Hau Man (Phoebe) Leung
School of International and Public Affairs
Public Administration in Development Practice
As an AC4 fellow, Phoebe explored linkages between livelihoods opportunities and conflict resolution among Burmese refugees and their supporting agencies in Thailand.
Meera Pathmarajah
Teachers College
International Educational Development
As an AC4 fellow, Meera investigated the aspirations of Sri Lankan university students in Tamil Nadu with respect to their perceived role in post-conflict development in Sri Lanka.
.
Cody Pope
School of International and Public Affairs
International Security Policy and Conflict Resolution
As an AC4 fellow, Cody’s research focused on foreign investment in the Democratic Republic of Congo. The project assessed the role of direct and indirect foreign investment on the livelihoods and lifestyles of the Congolese living or working near the mining regions in the east and south-east. With a focus on the impact of global policies on local Congolese populations, the project strove to inform investors, national governments, and consumers on the impact of their policies and decisions.
Ashley Rossi
School of Continuing Education
Negotiation and Conflict Resolution
As an AC4 fellow, Ashley’s capstone project examined Turkey’s gender dynamics, specifically how women navigate the dichotomy of personal democracy within a religiously conservative state. She produced a media campaign, including web based content and a documentary film, in an effort to collect data, raise awareness and test the limitations of media as a tool for transforming conflict.
Amina Tawasil
Teachers College
Anthropology and Education
As an AC4 fellow, Amina conducted her dissertation research on students of the women’s seminaries of Iran.

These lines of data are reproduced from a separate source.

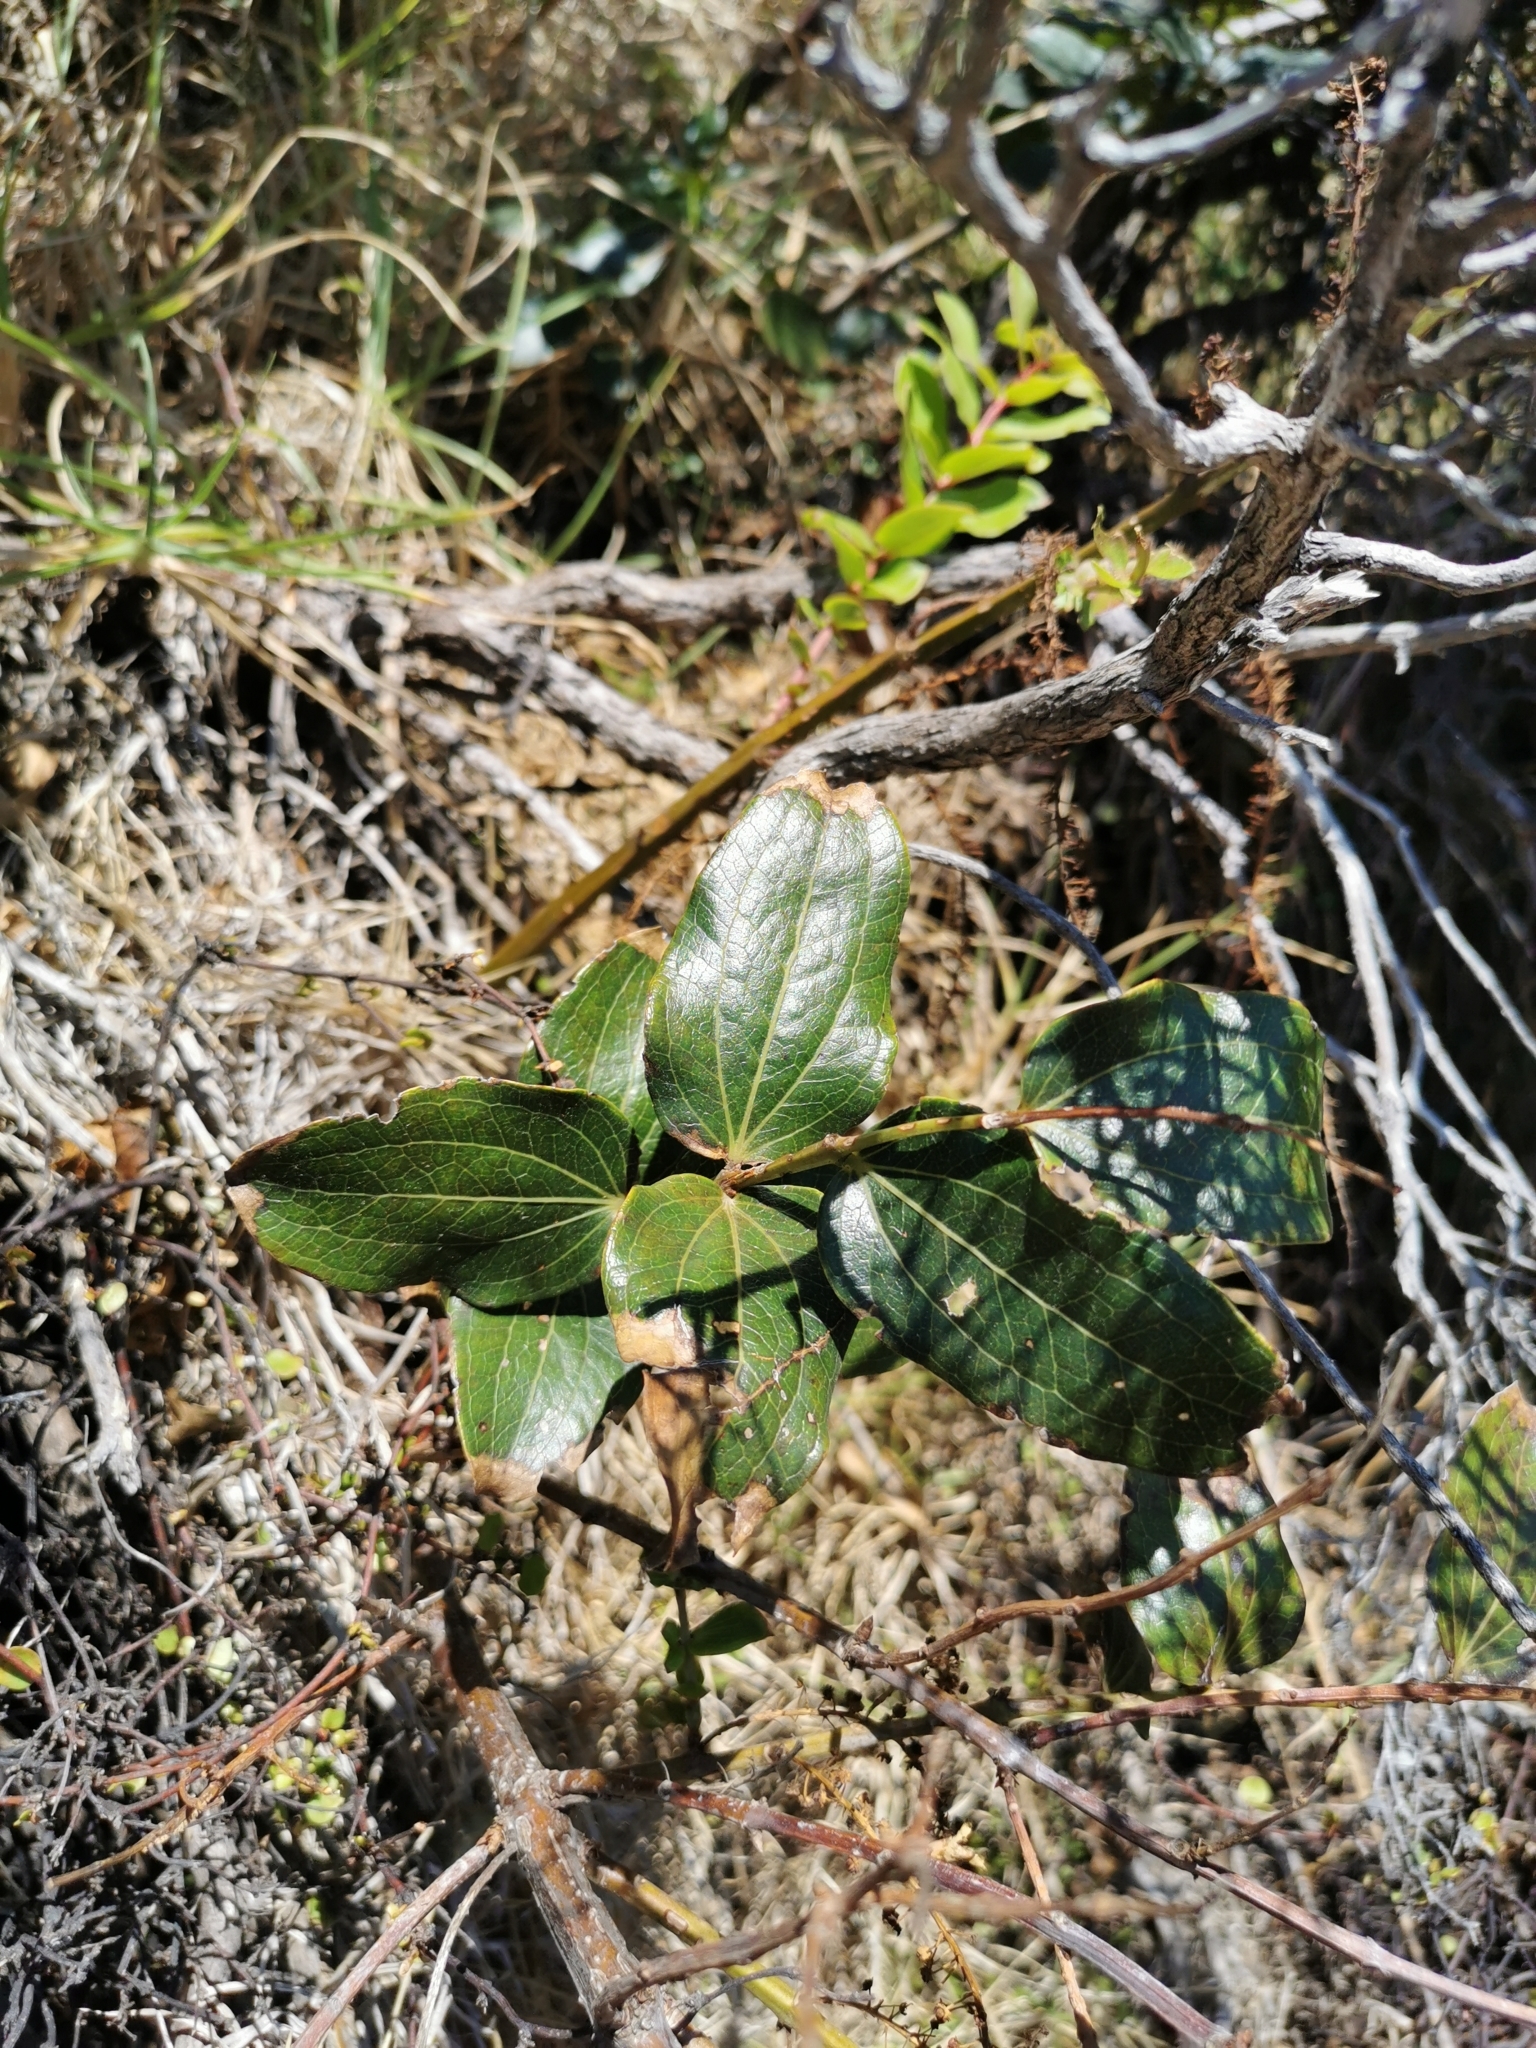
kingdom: Plantae
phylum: Tracheophyta
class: Magnoliopsida
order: Cucurbitales
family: Coriariaceae
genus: Coriaria
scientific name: Coriaria arborea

Monica Mekaru, Jessemin Sheyda-Losick, and Maria Wang
School of International and Public Affairs
Public Administration in Development Practice
As AC4 fellows, Maria, Jessemin, and Monica (pictured from left to right) contributed to the preparation of a Zambezi Valley Development Study for a Brazilian mining company and the Mozambican Government. The objective of their AC4-funded research project was to identify and adapt existing best practices in sustainable development within the extractive industry in the Brazilian Amazon. They applied their diverse skills sets to minimize the potential conflicts between local communities, governments and mining companies, and maximize the contribution of extractive investments to local sustainable development.